Abstract 17976: Functional Correlates and Prognostic Value of Coronary Flow Velocity Reserve by Vasodilator Stress Echocardiography in Hypertrophic Cardiomyopathy
Background: A reduction in coronary flow velocity reserve (CFVR) n is a major mechanism for ischemia in hypertrophic cardiomyopathy (HCM).
Hypothesis: To assess the functional correlates and prognostic value of CFVR during vasodilator stress echocardiography (SE)
Methods: We enrolled 113HCM patients (age 53±15 years, 62 male) studied with dipyridamole (n=68) or adenosine (n=45) SE and CFVR assessment using pulsed wave Doppler sampling on left anterior descending coronary artery. We defined SE positivity as reduction of CFVR (<2.0). All patients completed the clinical follow-up.

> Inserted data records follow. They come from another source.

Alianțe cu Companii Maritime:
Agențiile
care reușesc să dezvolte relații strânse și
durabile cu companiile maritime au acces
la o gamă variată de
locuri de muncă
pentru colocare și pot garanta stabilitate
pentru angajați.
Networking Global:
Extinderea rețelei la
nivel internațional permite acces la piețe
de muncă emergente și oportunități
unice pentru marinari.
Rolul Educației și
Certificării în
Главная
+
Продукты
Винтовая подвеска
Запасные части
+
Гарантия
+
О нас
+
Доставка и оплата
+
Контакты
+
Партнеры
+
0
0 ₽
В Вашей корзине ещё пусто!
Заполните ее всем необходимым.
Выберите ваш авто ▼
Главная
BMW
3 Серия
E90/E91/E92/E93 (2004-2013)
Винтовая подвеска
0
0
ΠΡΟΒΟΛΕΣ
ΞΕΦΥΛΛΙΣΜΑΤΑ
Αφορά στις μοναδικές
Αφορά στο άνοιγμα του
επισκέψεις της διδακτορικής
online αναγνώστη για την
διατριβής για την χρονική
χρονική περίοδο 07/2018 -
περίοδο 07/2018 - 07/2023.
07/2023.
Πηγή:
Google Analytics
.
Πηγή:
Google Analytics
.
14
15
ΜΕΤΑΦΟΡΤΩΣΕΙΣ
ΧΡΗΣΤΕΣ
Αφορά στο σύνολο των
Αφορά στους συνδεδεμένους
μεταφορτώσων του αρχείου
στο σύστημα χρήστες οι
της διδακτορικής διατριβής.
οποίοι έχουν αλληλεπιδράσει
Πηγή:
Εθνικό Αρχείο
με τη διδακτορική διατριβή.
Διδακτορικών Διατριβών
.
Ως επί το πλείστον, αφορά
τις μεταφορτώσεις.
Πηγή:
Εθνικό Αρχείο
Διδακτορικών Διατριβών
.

Results: Positive SE for reduction in CFVR occurred in 41/113 patients (36%). During a median follow-up of 27 months, 34 events occurred: 3 deaths, 14 acute heart failure, 2 sustained ventricular tachycardias and 15 atrial fibrillations. Events occurred in 26/41 patients with abnormal and in 8/72 of those with normal CFVR (63 vs 11% p<.0001), with a relative risk of 5.71 (CI: 2.85-11.4). The prognostic separation was striking with CFVR-based criterion (X2: 32.018, p<0.0001). When sequential chi-square models for the prediction of events were used, SE CFVR-related criteria showed significant incremental prognostic value over clinical and resting echocardiography parameters (+53%, Figure, left panel). When the CFVR response was titrated as a continuous rather than binary variable, patients in the lowest tertile showed the worse prognosis (Figure, right panel).

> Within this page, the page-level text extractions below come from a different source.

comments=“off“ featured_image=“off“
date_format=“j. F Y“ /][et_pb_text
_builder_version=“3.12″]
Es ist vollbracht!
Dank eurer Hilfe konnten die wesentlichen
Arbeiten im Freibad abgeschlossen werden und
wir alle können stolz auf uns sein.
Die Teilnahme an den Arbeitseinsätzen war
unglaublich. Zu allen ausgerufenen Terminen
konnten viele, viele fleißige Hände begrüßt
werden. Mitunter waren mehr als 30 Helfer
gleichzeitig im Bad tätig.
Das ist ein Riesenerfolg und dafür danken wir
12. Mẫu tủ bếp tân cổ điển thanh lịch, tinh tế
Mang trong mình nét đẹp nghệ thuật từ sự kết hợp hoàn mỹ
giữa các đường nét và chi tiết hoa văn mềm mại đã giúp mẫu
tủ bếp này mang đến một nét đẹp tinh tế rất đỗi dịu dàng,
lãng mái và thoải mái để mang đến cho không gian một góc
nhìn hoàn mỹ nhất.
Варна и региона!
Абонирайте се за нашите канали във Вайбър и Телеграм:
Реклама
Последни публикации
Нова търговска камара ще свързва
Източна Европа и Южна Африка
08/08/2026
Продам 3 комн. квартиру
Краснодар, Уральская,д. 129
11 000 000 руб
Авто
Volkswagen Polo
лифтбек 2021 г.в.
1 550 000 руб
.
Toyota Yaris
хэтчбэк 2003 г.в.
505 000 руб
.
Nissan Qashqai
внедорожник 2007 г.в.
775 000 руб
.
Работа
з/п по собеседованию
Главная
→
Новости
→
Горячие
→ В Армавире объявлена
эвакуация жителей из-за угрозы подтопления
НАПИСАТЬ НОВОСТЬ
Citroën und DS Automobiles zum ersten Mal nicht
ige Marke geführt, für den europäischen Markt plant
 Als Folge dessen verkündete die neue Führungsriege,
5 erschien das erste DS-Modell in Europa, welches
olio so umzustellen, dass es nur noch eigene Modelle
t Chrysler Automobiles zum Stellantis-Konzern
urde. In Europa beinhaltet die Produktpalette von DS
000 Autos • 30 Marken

Conclusions: In HCM patients, vasodilator SE positivity with reduction in CFVR occurs in about 1 out of 3 patients, is unrelated to resting left ventricular outflow tract gradient or maximal wall thickness, and is associated to a clearly worse outcome. The prognostic value of reduced CFVR is additive over standard clinical and echocardiographic predictors. The spectrum of prognostic stratification is expanded if the response is titrated according to a continuous scale rather than artificially dichotomized.
Author Disclosures: Q. Ciampi: None. L. Cortigiani: None. M. Tesic: None. B. Beleslin: None. F. Rigo: None. A. Djorkievic-Dikic: None. E. Picano: None.
- © 2016 by American Heart Association, Inc.